*I received a copy from the publisher via Netgalley in return for an honest review. This in no way affected my opinion of the book.*
Wren Booker can barely remember when she was discovered covered in blood on the streets of New York. But years later, when she finds a cryptic website supposedly streaming multiple strange rooms, she is haunted by forgotten memories. Desperate to find the truth, she hunts down the website source and breaks into a camera-filled maze building that isn’t as abandoned as Wren once thought.
I was enticed by the cover and art style and finished reading it all in a (literal) blink of an eye. Wren has followed her obsession with her past into a world of uncountable surveillance cameras and feeling that someone – or something – is watching her. The art style and illustration really carry this entire story – it encapsulates Wren’s dark, obsessive nature and the labyrinth in which she finds herself trapped.

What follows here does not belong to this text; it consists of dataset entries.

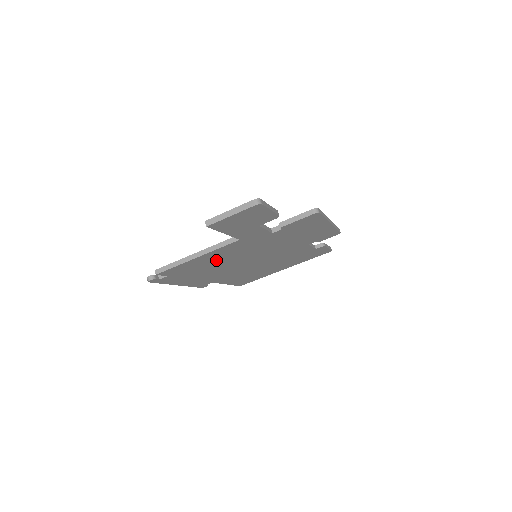
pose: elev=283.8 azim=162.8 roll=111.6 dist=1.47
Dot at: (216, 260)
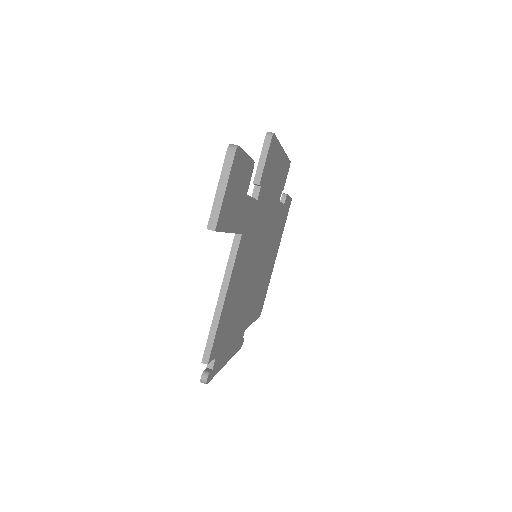
Dot at: (237, 290)
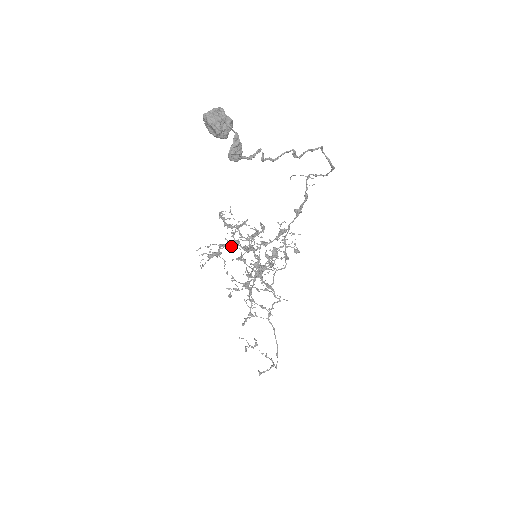
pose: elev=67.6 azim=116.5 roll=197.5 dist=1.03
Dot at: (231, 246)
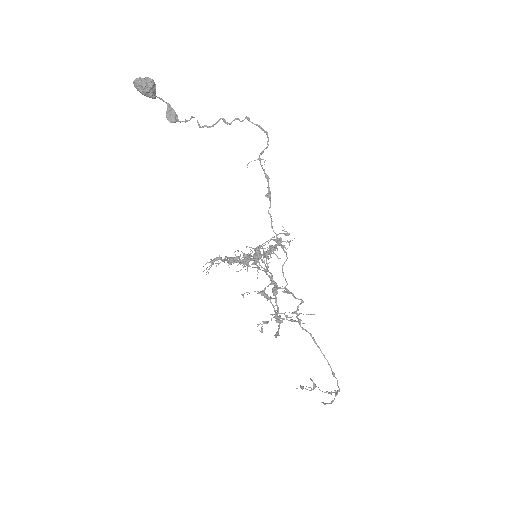
Dot at: (234, 260)
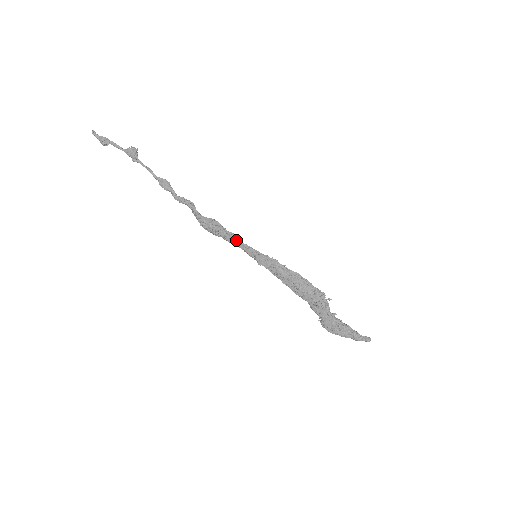
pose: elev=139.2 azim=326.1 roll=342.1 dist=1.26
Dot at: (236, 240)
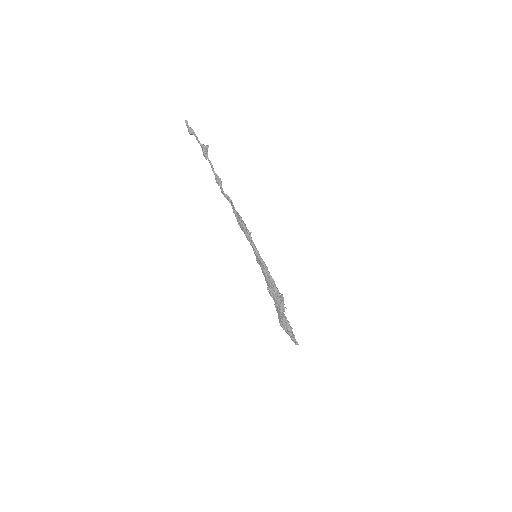
Dot at: (250, 238)
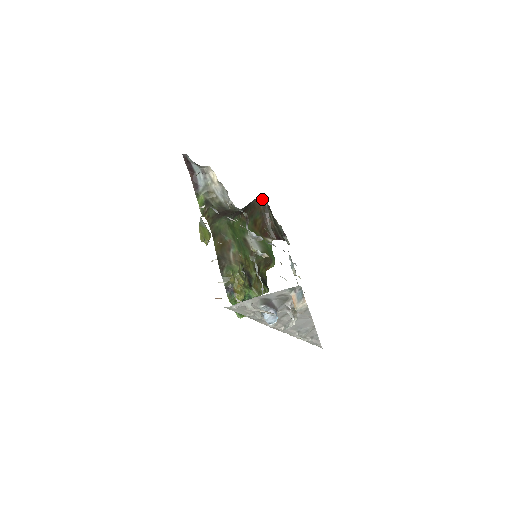
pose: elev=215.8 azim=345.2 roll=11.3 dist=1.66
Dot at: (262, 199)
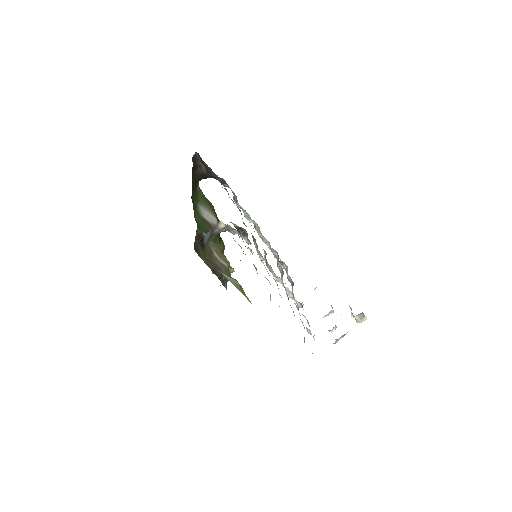
Dot at: (193, 155)
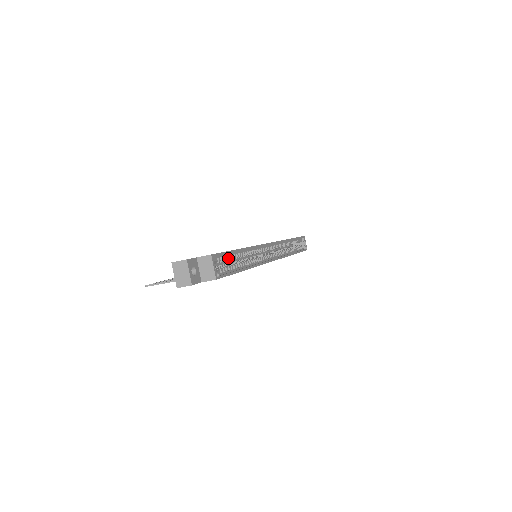
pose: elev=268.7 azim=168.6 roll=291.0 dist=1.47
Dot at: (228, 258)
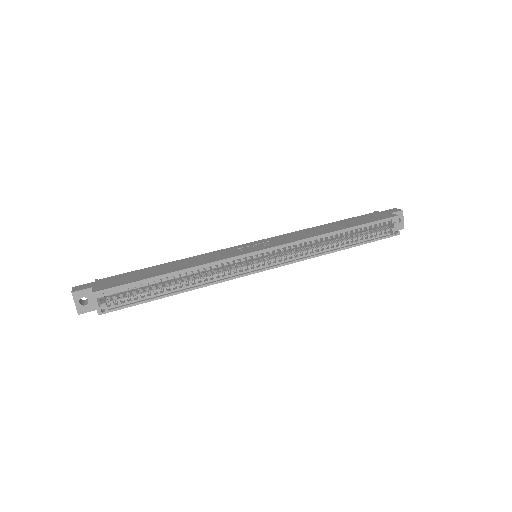
Dot at: occluded
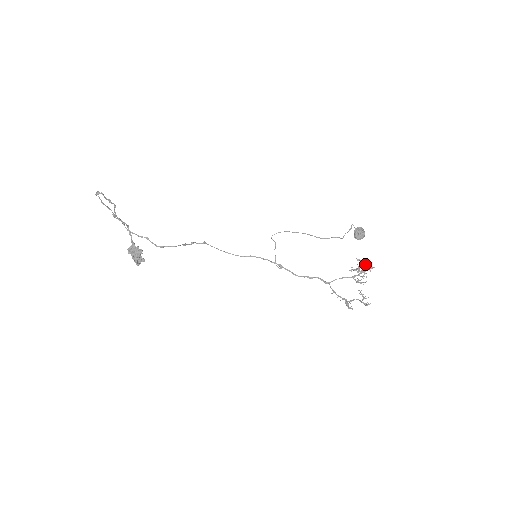
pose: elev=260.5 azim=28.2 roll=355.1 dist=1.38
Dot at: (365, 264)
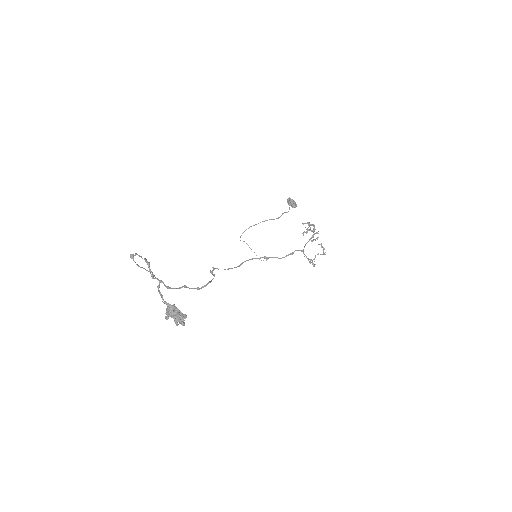
Dot at: (310, 224)
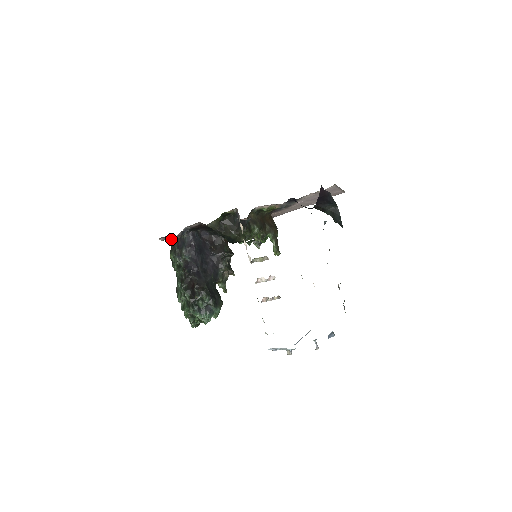
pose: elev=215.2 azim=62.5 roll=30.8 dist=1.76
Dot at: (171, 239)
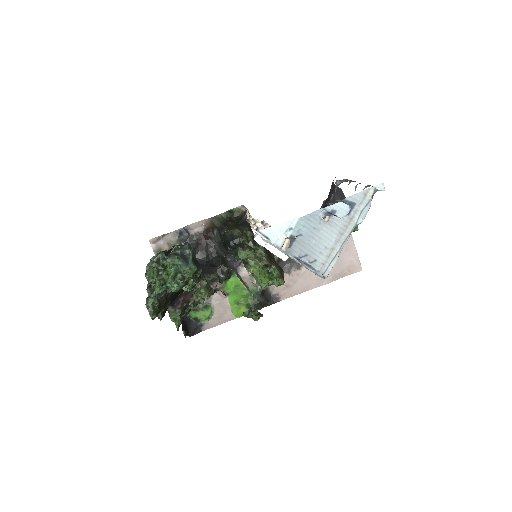
Dot at: occluded
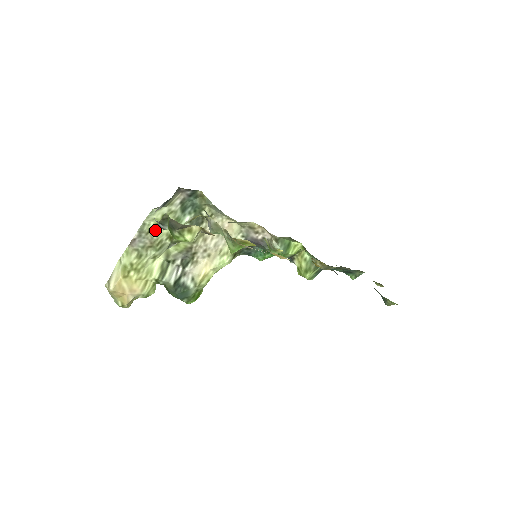
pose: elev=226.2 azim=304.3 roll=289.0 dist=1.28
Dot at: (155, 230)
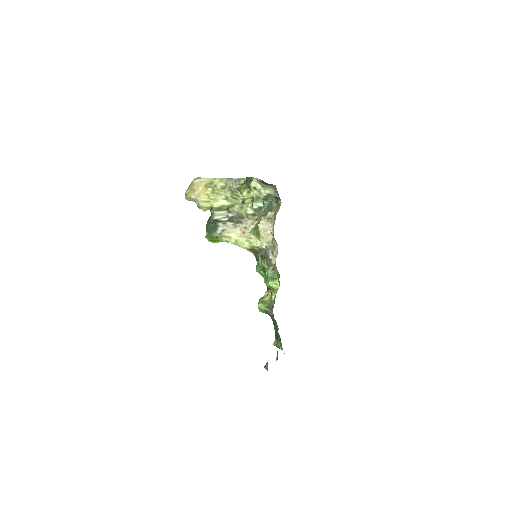
Dot at: occluded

If anything, I was disappointed in the found-footage aspect of the graphic novel since it sets up readers for an entirely different story. Found footage assumes we are witnessing Wren’s story as if it were discovered film or recordings, but instead, it’s about what Wren finds within the sinister building. Don’t get me wrong, I enjoyed reading the story, but it was a shame to realise the direction wasn’t going in the way it was promoted.
Blink was almost perfect. It starts with a great premise, fantastic art and panels—an urban tale about the dangers of surveillance. Unfortunately, the execution is disappointing and loses steam towards the end, leaving behind a ghost of what could’ve been.